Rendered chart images
##########

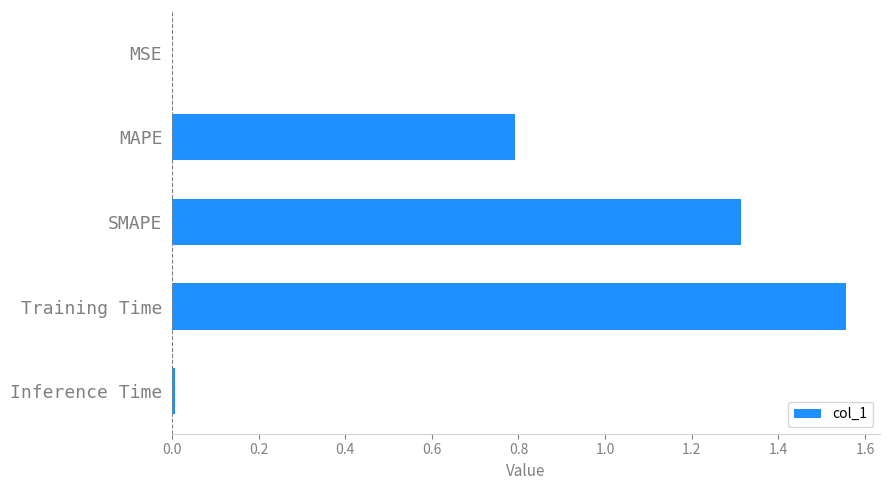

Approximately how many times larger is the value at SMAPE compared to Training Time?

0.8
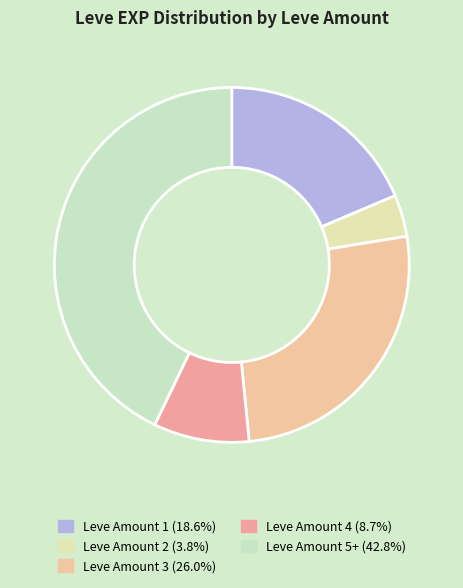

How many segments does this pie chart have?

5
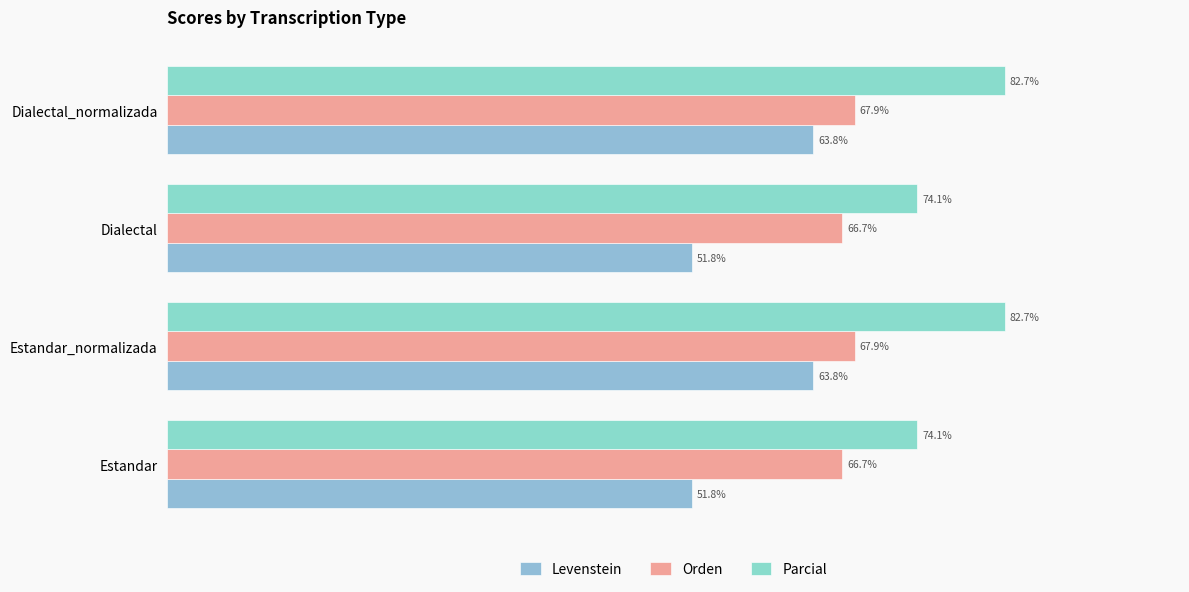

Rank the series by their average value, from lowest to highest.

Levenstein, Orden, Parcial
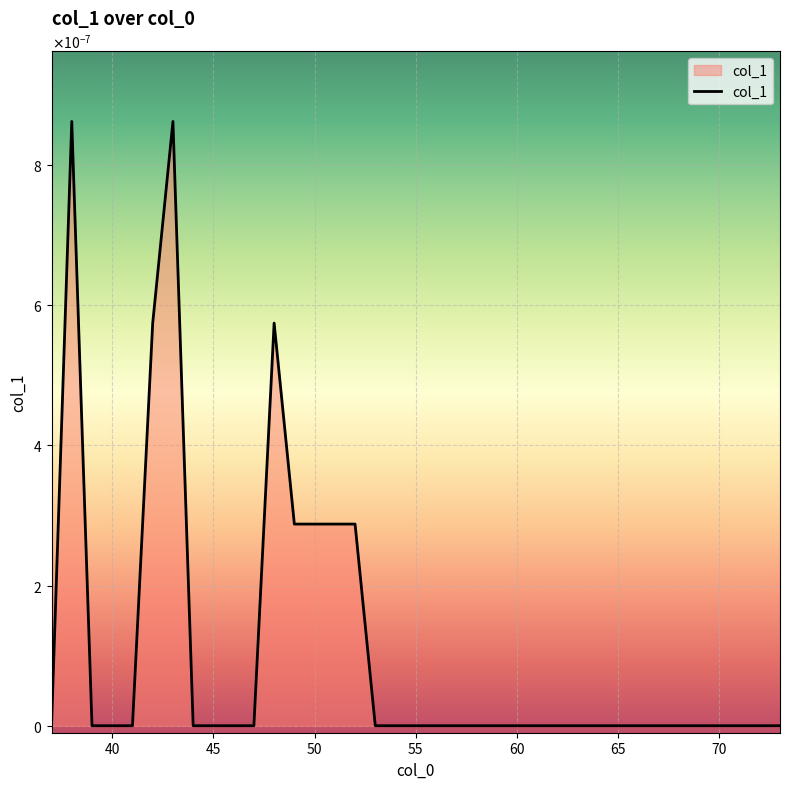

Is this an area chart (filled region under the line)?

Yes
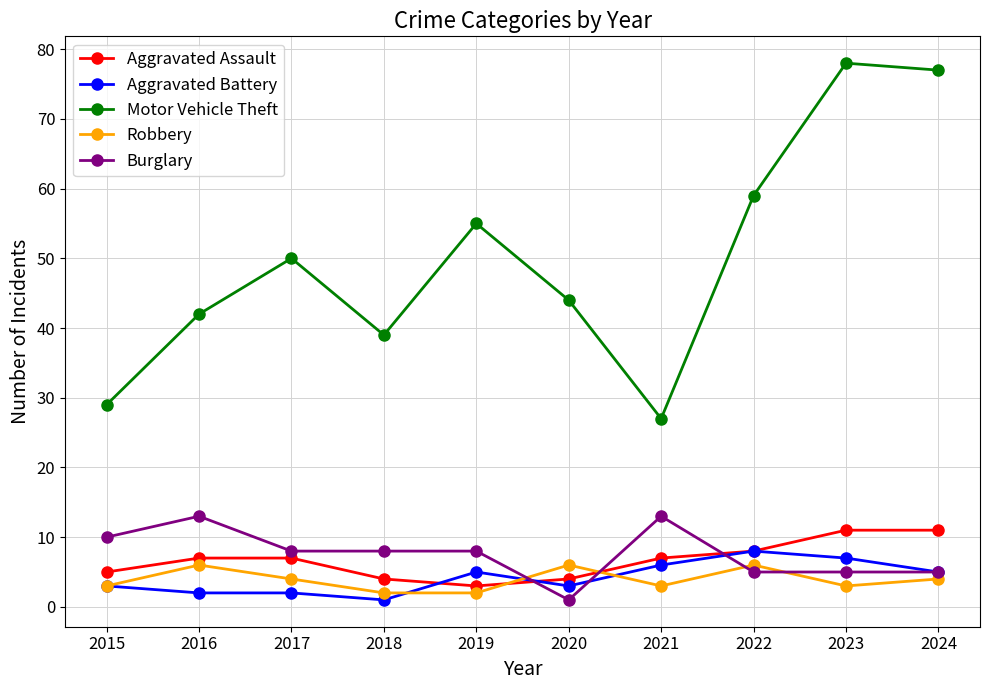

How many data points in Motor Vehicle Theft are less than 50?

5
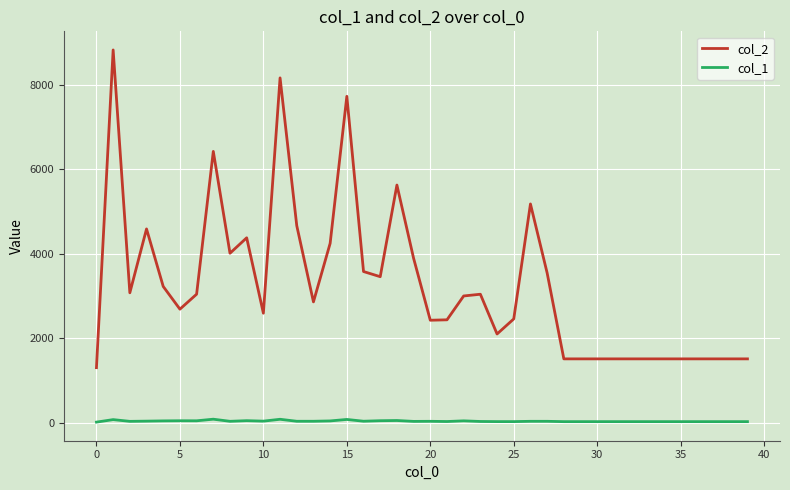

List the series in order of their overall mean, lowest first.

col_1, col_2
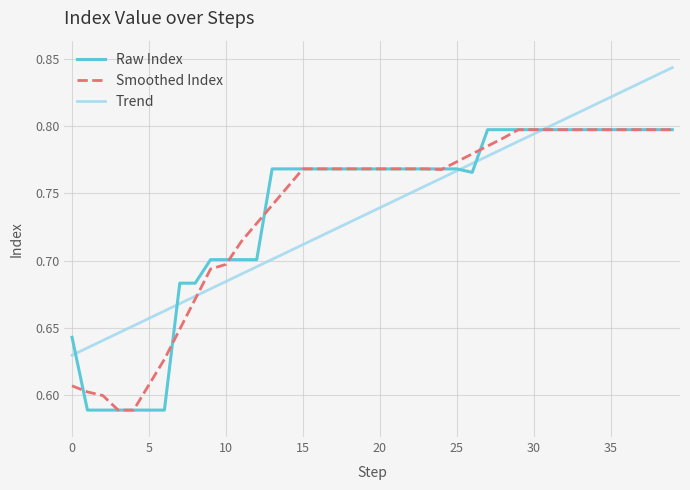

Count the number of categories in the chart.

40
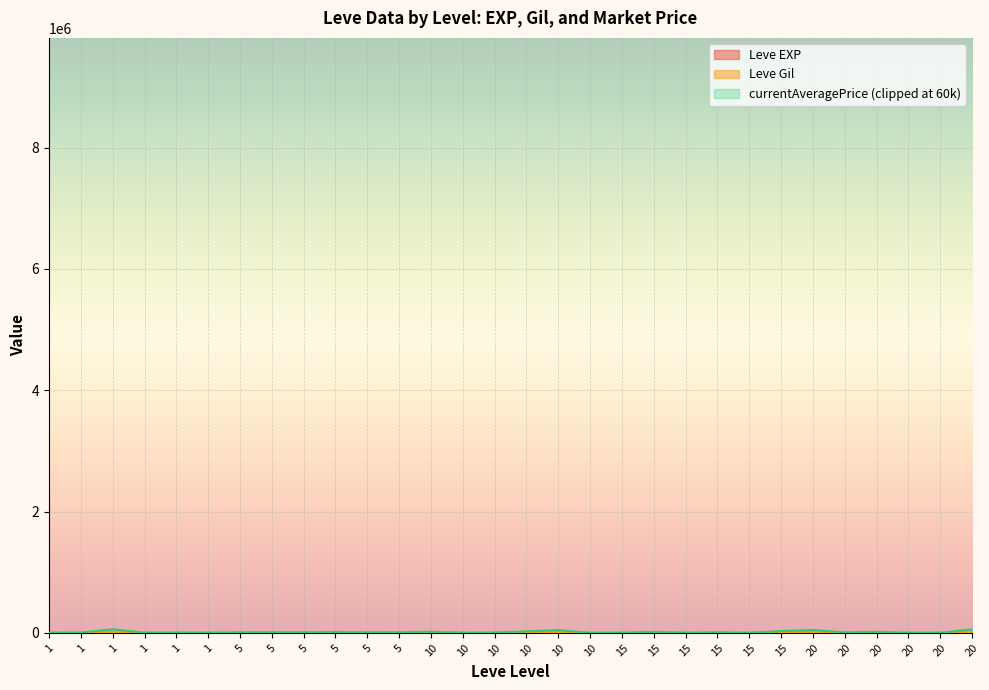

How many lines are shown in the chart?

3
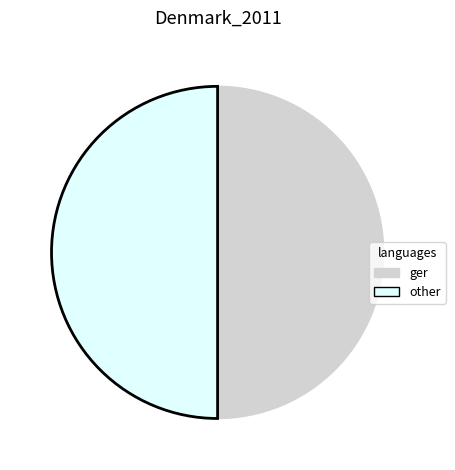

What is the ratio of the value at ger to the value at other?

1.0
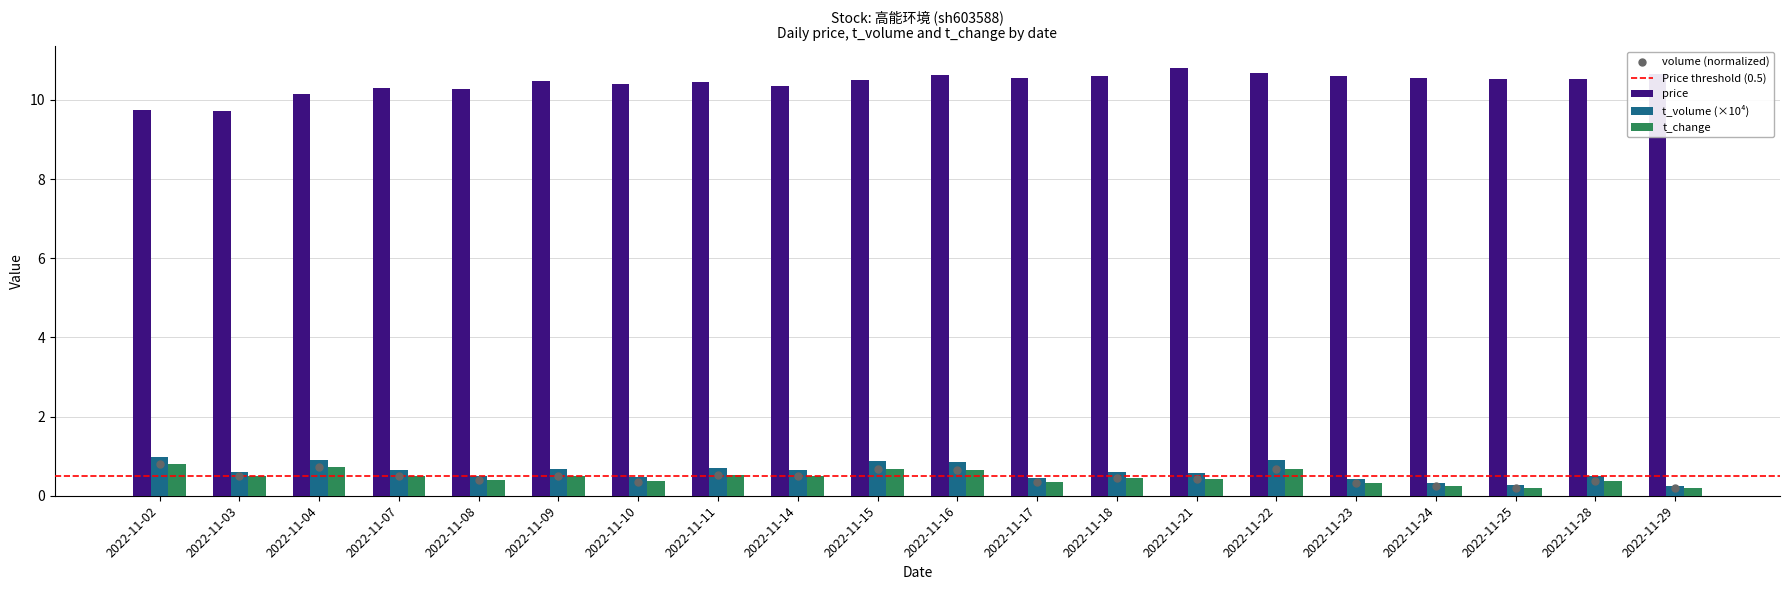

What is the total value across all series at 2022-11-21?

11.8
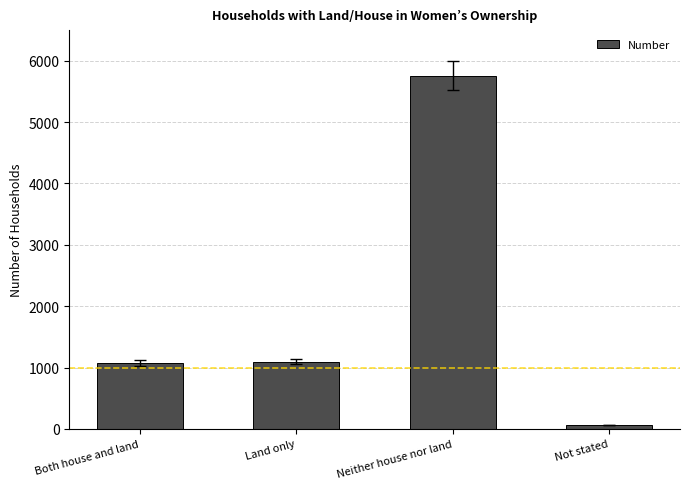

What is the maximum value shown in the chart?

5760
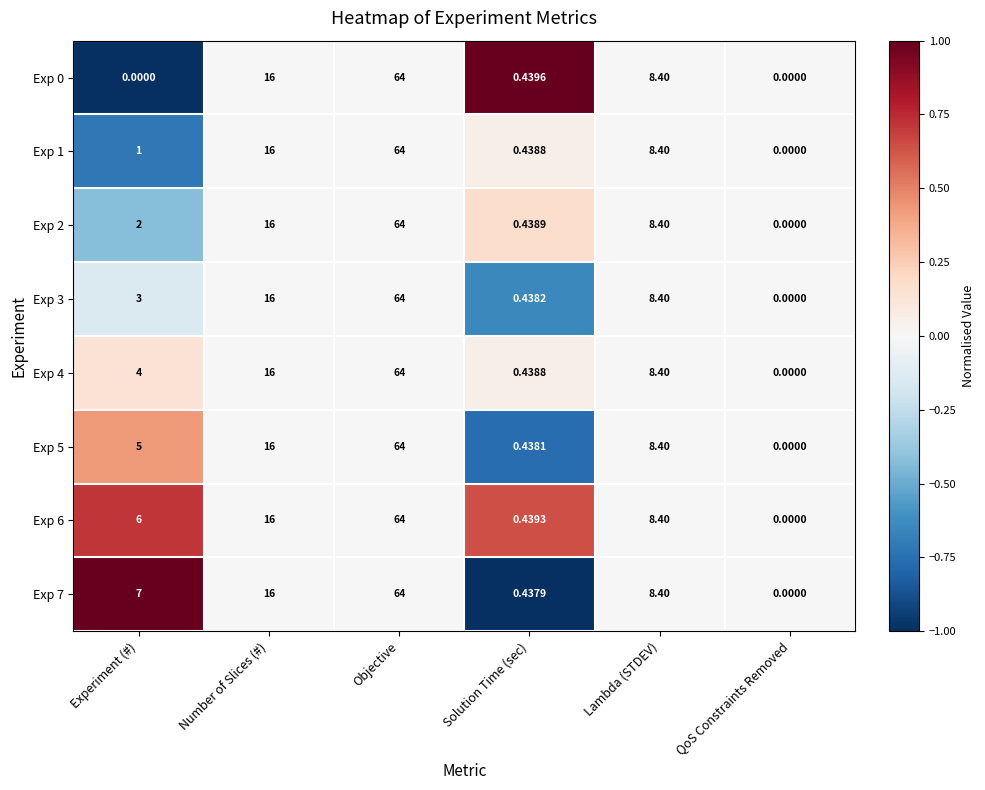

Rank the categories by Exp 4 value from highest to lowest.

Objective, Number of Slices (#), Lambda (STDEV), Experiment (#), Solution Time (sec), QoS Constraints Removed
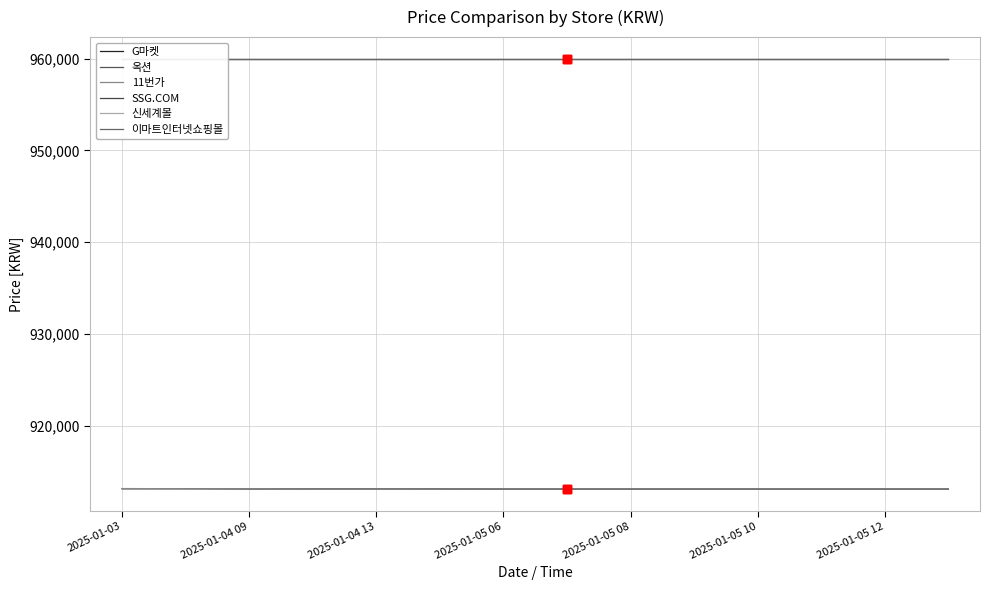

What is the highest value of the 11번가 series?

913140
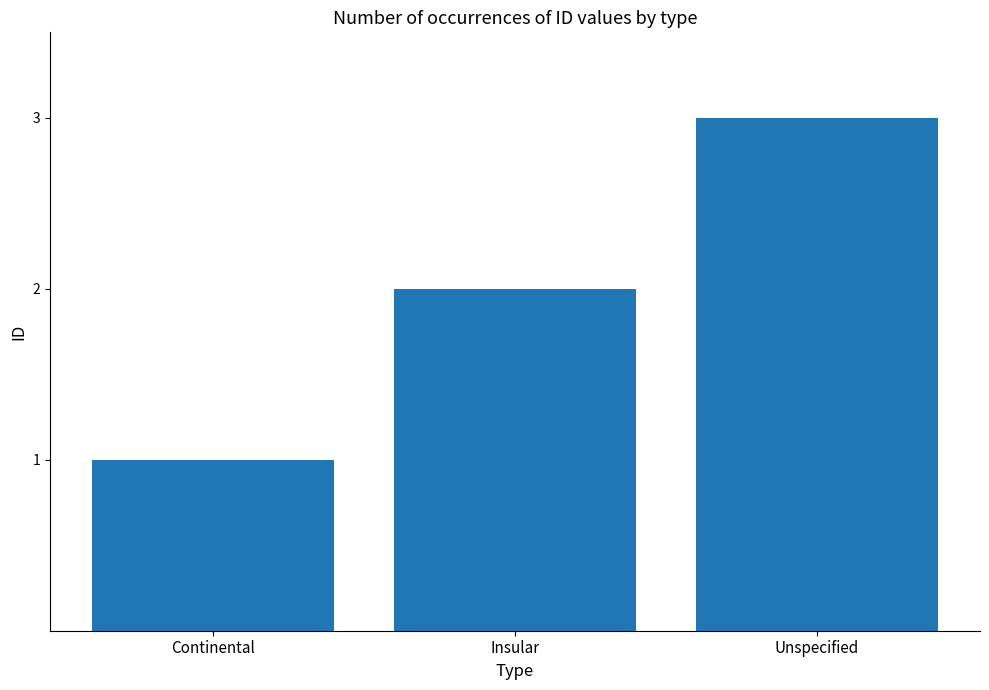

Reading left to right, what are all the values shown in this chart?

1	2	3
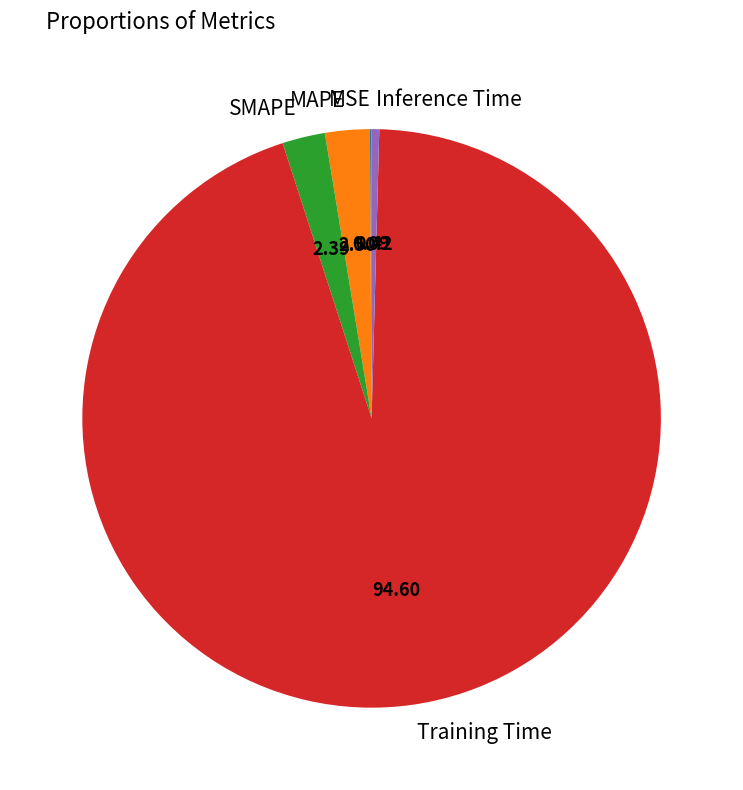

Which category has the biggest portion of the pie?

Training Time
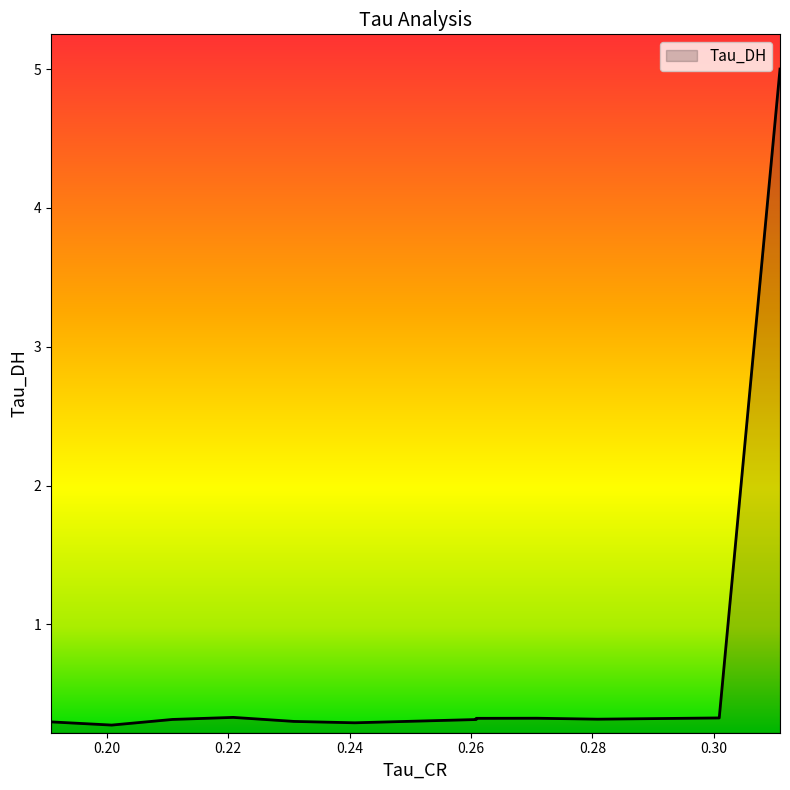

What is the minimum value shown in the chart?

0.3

##########

### THE PROBLEM
Can you reproduce the data above with "graph" substituted for every "chart", changing nothing else and leaving out the pictures?

### SOLUTION TO THE PROBLEM
Approximately how many times larger is the value at SMAPE compared to Training Time?

0.8

How many segments does this pie graph have?

5

Rank the series by their average value, from lowest to highest.

Levenstein, Orden, Parcial

Is this an area graph (filled region under the line)?

Yes

How many data points in Motor Vehicle Theft are less than 50?

5

List the series in order of their overall mean, lowest first.

col_1, col_2

Count the number of categories in the graph.

40

How many lines are shown in the graph?

3

What is the ratio of the value at ger to the value at other?

1.0

What is the total value across all series at 2022-11-21?

11.8

What is the maximum value shown in the graph?

5760

Rank the categories by Exp 4 value from highest to lowest.

Objective, Number of Slices (#), Lambda (STDEV), Experiment (#), Solution Time (sec), QoS Constraints Removed

What is the highest value of the 11번가 series?

913140

Reading left to right, what are all the values shown in this graph?

1	2	3

Which category has the biggest portion of the pie?

Training Time

What is the minimum value shown in the graph?

0.3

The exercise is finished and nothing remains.